__Exercise aim__. Write out only the lines from the start of the entries up to and including the line with "Former Foreign Minister"; please skip the pictures.

--- Available data ---

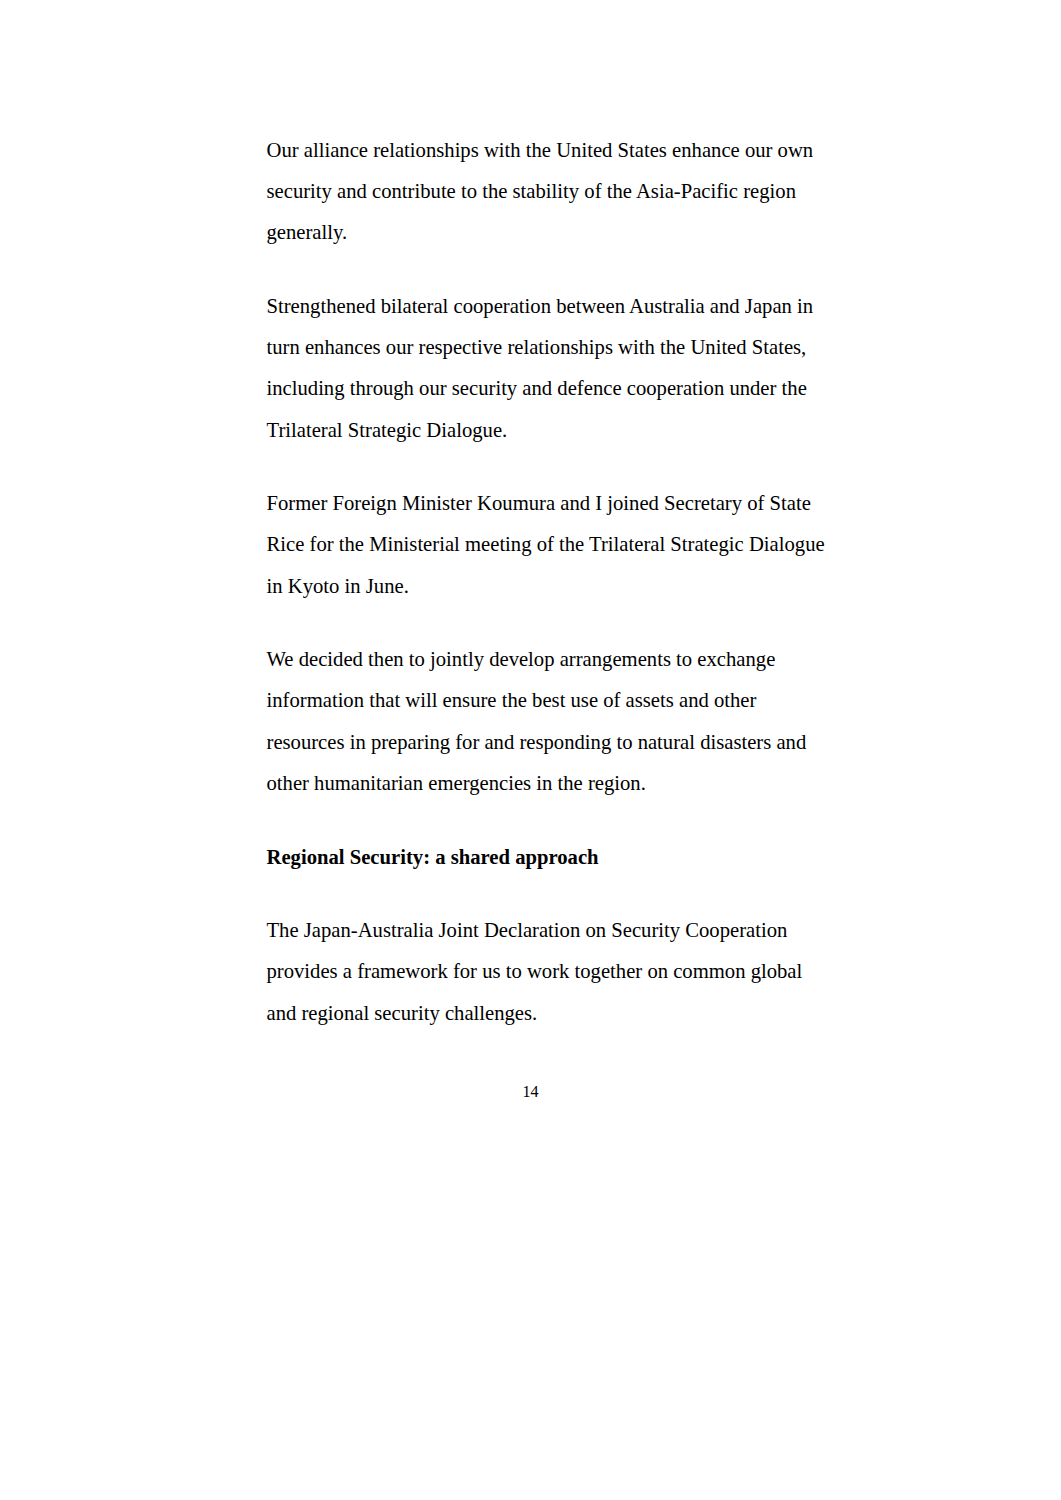Our alliance relationships with the United States enhance our own security and contribute to the stability of the Asia-Pacific region generally.
Strengthened bilateral cooperation between Australia and Japan in turn enhances our respective relationships with the United States, including through our security and defence cooperation under the Trilateral Strategic Dialogue.
Former Foreign Minister Koumura and I joined Secretary of State Rice for the Ministerial meeting of the Trilateral Strategic Dialogue in Kyoto in June.
We decided then to jointly develop arrangements to exchange information that will ensure the best use of assets and other resources in preparing for and responding to natural disasters and other humanitarian emergencies in the region.
Regional Security: a shared approach
The Japan-Australia Joint Declaration on Security Cooperation provides a framework for us to work together on common global and regional security challenges.
14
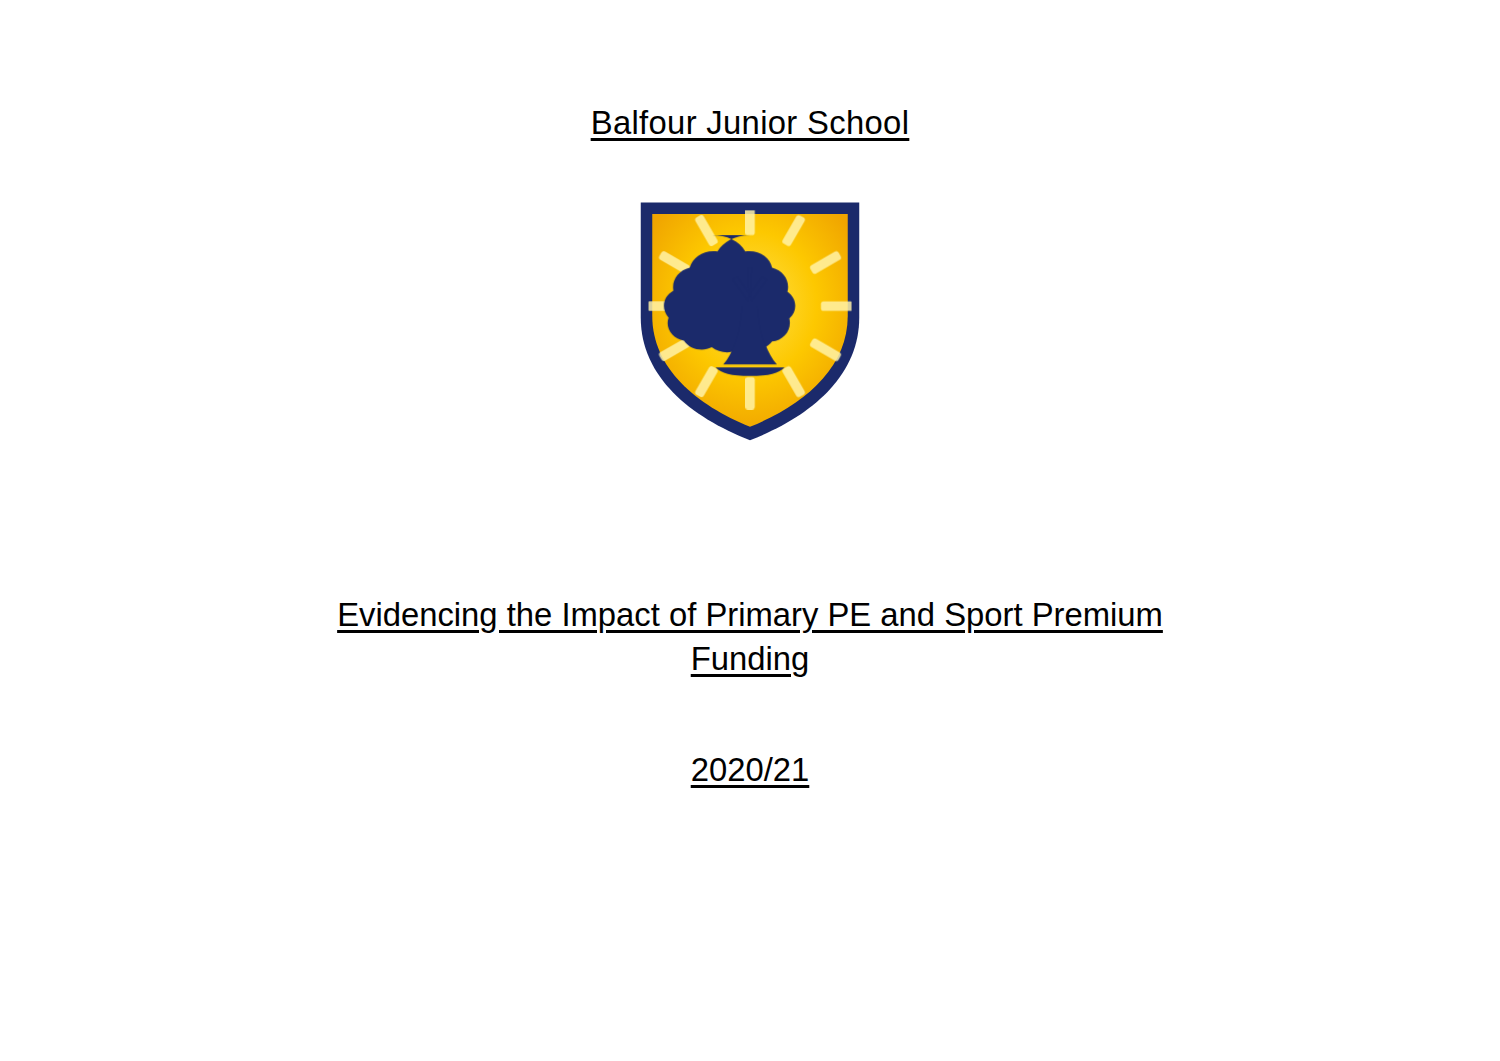Balfour Junior School
Evidencing the Impact of Primary PE and Sport Premium Funding
2020/21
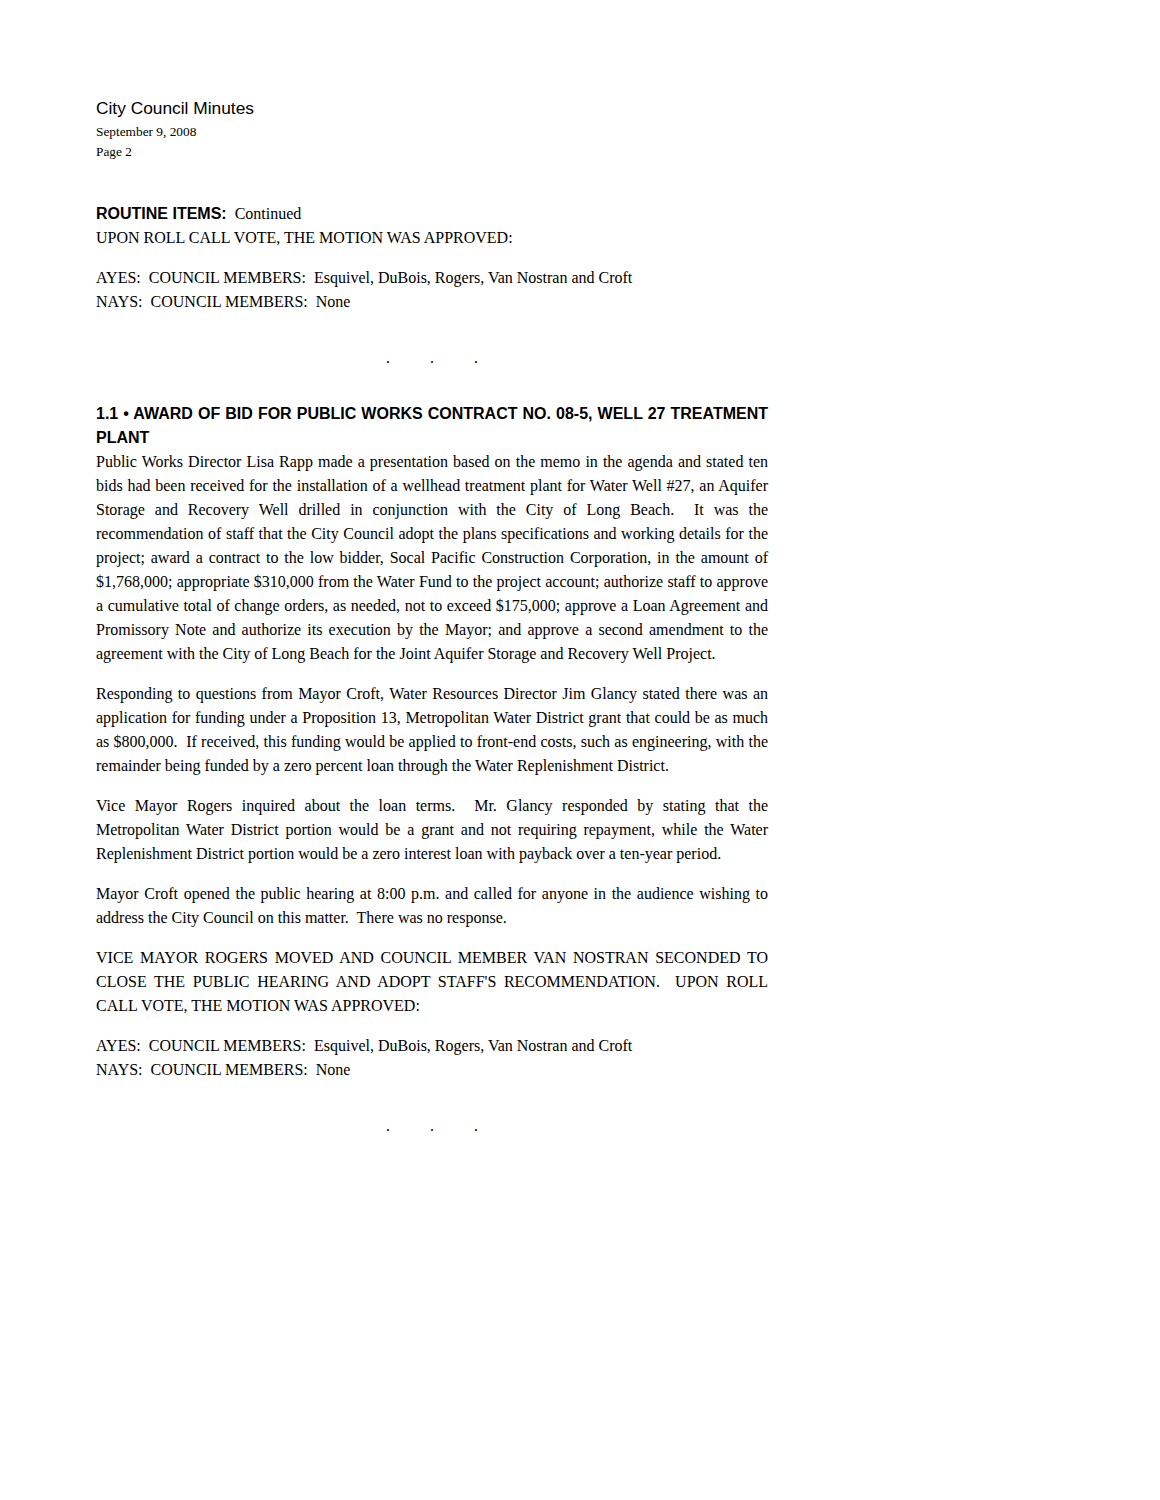City Council Minutes
September 9, 2008
Page 2
ROUTINE ITEMS: Continued
UPON ROLL CALL VOTE, THE MOTION WAS APPROVED:
AYES: COUNCIL MEMBERS: Esquivel, DuBois, Rogers, Van Nostran and Croft
NAYS: COUNCIL MEMBERS: None
...
1.1 • AWARD OF BID FOR PUBLIC WORKS CONTRACT NO. 08-5, WELL 27 TREATMENT PLANT
Public Works Director Lisa Rapp made a presentation based on the memo in the agenda and stated ten bids had been received for the installation of a wellhead treatment plant for Water Well #27, an Aquifer Storage and Recovery Well drilled in conjunction with the City of Long Beach. It was the recommendation of staff that the City Council adopt the plans specifications and working details for the project; award a contract to the low bidder, Socal Pacific Construction Corporation, in the amount of $1,768,000; appropriate $310,000 from the Water Fund to the project account; authorize staff to approve a cumulative total of change orders, as needed, not to exceed $175,000; approve a Loan Agreement and Promissory Note and authorize its execution by the Mayor; and approve a second amendment to the agreement with the City of Long Beach for the Joint Aquifer Storage and Recovery Well Project.
Responding to questions from Mayor Croft, Water Resources Director Jim Glancy stated there was an application for funding under a Proposition 13, Metropolitan Water District grant that could be as much as $800,000. If received, this funding would be applied to front-end costs, such as engineering, with the remainder being funded by a zero percent loan through the Water Replenishment District.
Vice Mayor Rogers inquired about the loan terms. Mr. Glancy responded by stating that the Metropolitan Water District portion would be a grant and not requiring repayment, while the Water Replenishment District portion would be a zero interest loan with payback over a ten-year period.
Mayor Croft opened the public hearing at 8:00 p.m. and called for anyone in the audience wishing to address the City Council on this matter. There was no response.
VICE MAYOR ROGERS MOVED AND COUNCIL MEMBER VAN NOSTRAN SECONDED TO CLOSE THE PUBLIC HEARING AND ADOPT STAFF'S RECOMMENDATION. UPON ROLL CALL VOTE, THE MOTION WAS APPROVED:
AYES: COUNCIL MEMBERS: Esquivel, DuBois, Rogers, Van Nostran and Croft
NAYS: COUNCIL MEMBERS: None
...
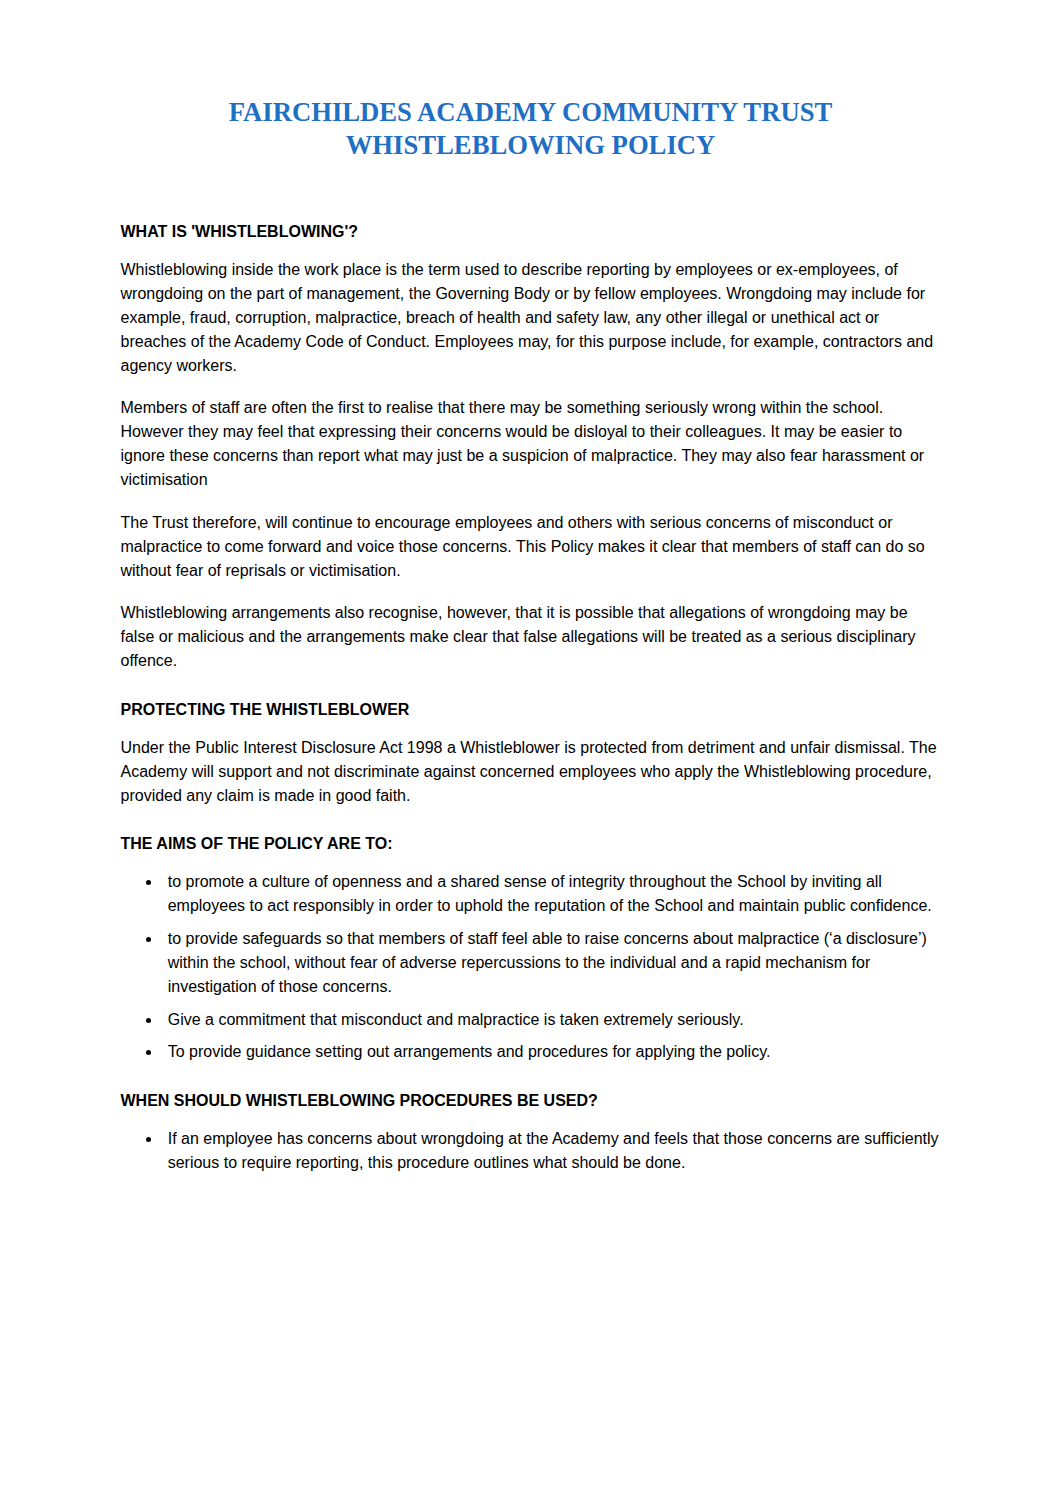FAIRCHILDES ACADEMY COMMUNITY TRUST
WHISTLEBLOWING POLICY
WHAT IS 'WHISTLEBLOWING'?
Whistleblowing inside the work place is the term used to describe reporting by employees or ex-employees, of wrongdoing on the part of management, the Governing Body or by fellow employees. Wrongdoing may include for example, fraud, corruption, malpractice, breach of health and safety law, any other illegal or unethical act or breaches of the Academy Code of Conduct. Employees may, for this purpose include, for example, contractors and agency workers.
Members of staff are often the first to realise that there may be something seriously wrong within the school. However they may feel that expressing their concerns would be disloyal to their colleagues. It may be easier to ignore these concerns than report what may just be a suspicion of malpractice. They may also fear harassment or victimisation
The Trust therefore, will continue to encourage employees and others with serious concerns of misconduct or malpractice to come forward and voice those concerns. This Policy makes it clear that members of staff can do so without fear of reprisals or victimisation.
Whistleblowing arrangements also recognise, however, that it is possible that allegations of wrongdoing may be false or malicious and the arrangements make clear that false allegations will be treated as a serious disciplinary offence.
PROTECTING THE WHISTLEBLOWER
Under the Public Interest Disclosure Act 1998 a Whistleblower is protected from detriment and unfair dismissal. The Academy will support and not discriminate against concerned employees who apply the Whistleblowing procedure, provided any claim is made in good faith.
THE AIMS OF THE POLICY ARE TO:
to promote a culture of openness and a shared sense of integrity throughout the School by inviting all employees to act responsibly in order to uphold the reputation of the School and maintain public confidence.
to provide safeguards so that members of staff feel able to raise concerns about malpractice (‘a disclosure’) within the school, without fear of adverse repercussions to the individual and a rapid mechanism for investigation of those concerns.
Give a commitment that misconduct and malpractice is taken extremely seriously.
To provide guidance setting out arrangements and procedures for applying the policy.
WHEN SHOULD WHISTLEBLOWING PROCEDURES BE USED?
If an employee has concerns about wrongdoing at the Academy and feels that those concerns are sufficiently serious to require reporting, this procedure outlines what should be done.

---

__Result of this task__.
Our alliance relationships with the United States enhance our own security and contribute to the stability of the Asia-Pacific region generally.
Strengthened bilateral cooperation between Australia and Japan in turn enhances our respective relationships with the United States, including through our security and defence cooperation under the Trilateral Strategic Dialogue.
Former Foreign Minister Koumura and I joined Secretary of State Rice for the Ministerial meeting of the Trilateral Strategic Dialogue in Kyoto in June.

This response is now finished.